▶ _Problem to solve_: Copy each entry as it stands, leaving nothing out.

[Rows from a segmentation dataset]
___

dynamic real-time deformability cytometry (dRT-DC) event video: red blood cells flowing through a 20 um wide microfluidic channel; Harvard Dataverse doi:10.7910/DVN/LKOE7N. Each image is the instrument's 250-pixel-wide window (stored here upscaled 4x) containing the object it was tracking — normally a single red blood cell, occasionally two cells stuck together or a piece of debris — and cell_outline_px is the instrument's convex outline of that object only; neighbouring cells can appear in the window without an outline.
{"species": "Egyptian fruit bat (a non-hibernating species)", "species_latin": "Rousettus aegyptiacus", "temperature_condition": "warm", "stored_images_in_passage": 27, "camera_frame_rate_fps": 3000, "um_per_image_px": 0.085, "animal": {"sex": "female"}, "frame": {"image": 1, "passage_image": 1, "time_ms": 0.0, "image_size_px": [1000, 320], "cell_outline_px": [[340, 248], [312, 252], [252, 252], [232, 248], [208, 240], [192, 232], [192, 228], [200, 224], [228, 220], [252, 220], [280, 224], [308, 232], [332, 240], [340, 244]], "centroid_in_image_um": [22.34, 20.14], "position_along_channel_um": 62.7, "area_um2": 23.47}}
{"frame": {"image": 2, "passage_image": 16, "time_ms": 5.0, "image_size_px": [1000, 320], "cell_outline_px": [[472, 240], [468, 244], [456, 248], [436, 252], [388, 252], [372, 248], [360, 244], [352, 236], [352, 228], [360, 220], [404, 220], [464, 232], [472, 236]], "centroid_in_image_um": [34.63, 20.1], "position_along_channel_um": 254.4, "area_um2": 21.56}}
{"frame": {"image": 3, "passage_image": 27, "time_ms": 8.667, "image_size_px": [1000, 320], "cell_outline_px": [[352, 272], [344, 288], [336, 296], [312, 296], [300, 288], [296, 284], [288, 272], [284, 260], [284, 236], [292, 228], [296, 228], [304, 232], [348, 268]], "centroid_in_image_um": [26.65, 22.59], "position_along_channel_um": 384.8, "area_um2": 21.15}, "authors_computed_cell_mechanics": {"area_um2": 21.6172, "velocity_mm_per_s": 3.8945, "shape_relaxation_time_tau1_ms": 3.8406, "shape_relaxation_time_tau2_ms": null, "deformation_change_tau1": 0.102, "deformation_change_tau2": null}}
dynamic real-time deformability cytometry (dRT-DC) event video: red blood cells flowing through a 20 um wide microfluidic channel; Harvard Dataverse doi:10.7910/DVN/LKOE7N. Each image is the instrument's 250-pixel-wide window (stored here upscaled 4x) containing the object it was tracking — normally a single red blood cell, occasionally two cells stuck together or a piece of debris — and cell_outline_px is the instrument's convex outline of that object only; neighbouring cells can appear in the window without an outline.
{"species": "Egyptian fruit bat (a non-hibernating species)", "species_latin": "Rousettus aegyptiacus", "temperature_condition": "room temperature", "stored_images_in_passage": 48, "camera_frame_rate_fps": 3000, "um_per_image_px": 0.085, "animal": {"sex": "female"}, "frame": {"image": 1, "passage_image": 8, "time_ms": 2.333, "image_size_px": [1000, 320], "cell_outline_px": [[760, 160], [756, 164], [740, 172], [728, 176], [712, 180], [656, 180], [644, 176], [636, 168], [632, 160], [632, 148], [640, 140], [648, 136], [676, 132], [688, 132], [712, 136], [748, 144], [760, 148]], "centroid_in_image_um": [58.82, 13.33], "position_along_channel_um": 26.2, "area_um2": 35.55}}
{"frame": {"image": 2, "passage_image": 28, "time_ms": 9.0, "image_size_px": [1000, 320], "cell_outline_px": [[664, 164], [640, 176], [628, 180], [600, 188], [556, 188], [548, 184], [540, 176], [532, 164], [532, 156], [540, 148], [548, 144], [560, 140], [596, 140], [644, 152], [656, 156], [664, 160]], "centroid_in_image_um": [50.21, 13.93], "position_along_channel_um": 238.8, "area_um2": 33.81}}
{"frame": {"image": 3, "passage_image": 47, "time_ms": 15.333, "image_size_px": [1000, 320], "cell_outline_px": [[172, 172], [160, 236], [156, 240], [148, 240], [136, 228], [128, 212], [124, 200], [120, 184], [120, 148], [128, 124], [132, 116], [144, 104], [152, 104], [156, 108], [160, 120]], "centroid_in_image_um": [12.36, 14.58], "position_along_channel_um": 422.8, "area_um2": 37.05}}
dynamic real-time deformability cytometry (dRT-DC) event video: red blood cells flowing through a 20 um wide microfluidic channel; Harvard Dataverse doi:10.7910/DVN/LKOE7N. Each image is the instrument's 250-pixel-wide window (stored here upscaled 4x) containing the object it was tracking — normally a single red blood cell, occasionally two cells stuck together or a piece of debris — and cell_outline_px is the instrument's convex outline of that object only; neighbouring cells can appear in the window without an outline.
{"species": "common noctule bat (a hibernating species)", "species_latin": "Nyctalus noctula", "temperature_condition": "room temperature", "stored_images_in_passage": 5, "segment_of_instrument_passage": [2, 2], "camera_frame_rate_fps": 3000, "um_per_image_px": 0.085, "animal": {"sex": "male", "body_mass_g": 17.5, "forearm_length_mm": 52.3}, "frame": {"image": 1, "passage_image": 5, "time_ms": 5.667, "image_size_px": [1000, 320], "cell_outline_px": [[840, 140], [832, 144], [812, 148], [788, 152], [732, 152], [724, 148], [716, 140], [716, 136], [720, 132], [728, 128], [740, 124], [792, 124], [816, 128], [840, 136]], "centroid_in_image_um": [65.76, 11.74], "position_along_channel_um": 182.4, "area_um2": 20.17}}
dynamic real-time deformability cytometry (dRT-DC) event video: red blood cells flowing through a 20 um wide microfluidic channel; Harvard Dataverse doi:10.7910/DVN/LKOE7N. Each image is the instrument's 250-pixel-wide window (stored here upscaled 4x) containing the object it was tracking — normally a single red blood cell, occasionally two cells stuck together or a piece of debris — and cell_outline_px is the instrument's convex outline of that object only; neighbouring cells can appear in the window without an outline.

___

▶ _Reply_:
dynamic real-time deformability cytometry (dRT-DC) event video: red blood cells flowing through a 20 um wide microfluidic channel; Harvard Dataverse doi:10.7910/DVN/LKOE7N. Each image is the instrument's 250-pixel-wide window (stored here upscaled 4x) containing the object it was tracking — normally a single red blood cell, occasionally two cells stuck together or a piece of debris — and cell_outline_px is the instrument's convex outline of that object only; neighbouring cells can appear in the window without an outline.
{"species": "Egyptian fruit bat (a non-hibernating species)", "species_latin": "Rousettus aegyptiacus", "temperature_condition": "warm", "stored_images_in_passage": 27, "camera_frame_rate_fps": 3000, "um_per_image_px": 0.085, "animal": {"sex": "female"}, "frame": {"image": 1, "passage_image": 1, "time_ms": 0.0, "image_size_px": [1000, 320], "cell_outline_px": [[340, 248], [312, 252], [252, 252], [232, 248], [208, 240], [192, 232], [192, 228], [200, 224], [228, 220], [252, 220], [280, 224], [308, 232], [332, 240], [340, 244]], "centroid_in_image_um": [22.34, 20.14], "position_along_channel_um": 62.7, "area_um2": 23.47}}
{"frame": {"image": 2, "passage_image": 16, "time_ms": 5.0, "image_size_px": [1000, 320], "cell_outline_px": [[472, 240], [468, 244], [456, 248], [436, 252], [388, 252], [372, 248], [360, 244], [352, 236], [352, 228], [360, 220], [404, 220], [464, 232], [472, 236]], "centroid_in_image_um": [34.63, 20.1], "position_along_channel_um": 254.4, "area_um2": 21.56}}
{"frame": {"image": 3, "passage_image": 27, "time_ms": 8.667, "image_size_px": [1000, 320], "cell_outline_px": [[352, 272], [344, 288], [336, 296], [312, 296], [300, 288], [296, 284], [288, 272], [284, 260], [284, 236], [292, 228], [296, 228], [304, 232], [348, 268]], "centroid_in_image_um": [26.65, 22.59], "position_along_channel_um": 384.8, "area_um2": 21.15}, "authors_computed_cell_mechanics": {"area_um2": 21.6172, "velocity_mm_per_s": 3.8945, "shape_relaxation_time_tau1_ms": 3.8406, "shape_relaxation_time_tau2_ms": null, "deformation_change_tau1": 0.102, "deformation_change_tau2": null}}
dynamic real-time deformability cytometry (dRT-DC) event video: red blood cells flowing through a 20 um wide microfluidic channel; Harvard Dataverse doi:10.7910/DVN/LKOE7N. Each image is the instrument's 250-pixel-wide window (stored here upscaled 4x) containing the object it was tracking — normally a single red blood cell, occasionally two cells stuck together or a piece of debris — and cell_outline_px is the instrument's convex outline of that object only; neighbouring cells can appear in the window without an outline.
{"species": "Egyptian fruit bat (a non-hibernating species)", "species_latin": "Rousettus aegyptiacus", "temperature_condition": "room temperature", "stored_images_in_passage": 48, "camera_frame_rate_fps": 3000, "um_per_image_px": 0.085, "animal": {"sex": "female"}, "frame": {"image": 1, "passage_image": 8, "time_ms": 2.333, "image_size_px": [1000, 320], "cell_outline_px": [[760, 160], [756, 164], [740, 172], [728, 176], [712, 180], [656, 180], [644, 176], [636, 168], [632, 160], [632, 148], [640, 140], [648, 136], [676, 132], [688, 132], [712, 136], [748, 144], [760, 148]], "centroid_in_image_um": [58.82, 13.33], "position_along_channel_um": 26.2, "area_um2": 35.55}}
{"frame": {"image": 2, "passage_image": 28, "time_ms": 9.0, "image_size_px": [1000, 320], "cell_outline_px": [[664, 164], [640, 176], [628, 180], [600, 188], [556, 188], [548, 184], [540, 176], [532, 164], [532, 156], [540, 148], [548, 144], [560, 140], [596, 140], [644, 152], [656, 156], [664, 160]], "centroid_in_image_um": [50.21, 13.93], "position_along_channel_um": 238.8, "area_um2": 33.81}}
{"frame": {"image": 3, "passage_image": 47, "time_ms": 15.333, "image_size_px": [1000, 320], "cell_outline_px": [[172, 172], [160, 236], [156, 240], [148, 240], [136, 228], [128, 212], [124, 200], [120, 184], [120, 148], [128, 124], [132, 116], [144, 104], [152, 104], [156, 108], [160, 120]], "centroid_in_image_um": [12.36, 14.58], "position_along_channel_um": 422.8, "area_um2": 37.05}}
dynamic real-time deformability cytometry (dRT-DC) event video: red blood cells flowing through a 20 um wide microfluidic channel; Harvard Dataverse doi:10.7910/DVN/LKOE7N. Each image is the instrument's 250-pixel-wide window (stored here upscaled 4x) containing the object it was tracking — normally a single red blood cell, occasionally two cells stuck together or a piece of debris — and cell_outline_px is the instrument's convex outline of that object only; neighbouring cells can appear in the window without an outline.
{"species": "common noctule bat (a hibernating species)", "species_latin": "Nyctalus noctula", "temperature_condition": "room temperature", "stored_images_in_passage": 5, "segment_of_instrument_passage": [2, 2], "camera_frame_rate_fps": 3000, "um_per_image_px": 0.085, "animal": {"sex": "male", "body_mass_g": 17.5, "forearm_length_mm": 52.3}, "frame": {"image": 1, "passage_image": 5, "time_ms": 5.667, "image_size_px": [1000, 320], "cell_outline_px": [[840, 140], [832, 144], [812, 148], [788, 152], [732, 152], [724, 148], [716, 140], [716, 136], [720, 132], [728, 128], [740, 124], [792, 124], [816, 128], [840, 136]], "centroid_in_image_um": [65.76, 11.74], "position_along_channel_um": 182.4, "area_um2": 20.17}}
dynamic real-time deformability cytometry (dRT-DC) event video: red blood cells flowing through a 20 um wide microfluidic channel; Harvard Dataverse doi:10.7910/DVN/LKOE7N. Each image is the instrument's 250-pixel-wide window (stored here upscaled 4x) containing the object it was tracking — normally a single red blood cell, occasionally two cells stuck together or a piece of debris — and cell_outline_px is the instrument's convex outline of that object only; neighbouring cells can appear in the window without an outline.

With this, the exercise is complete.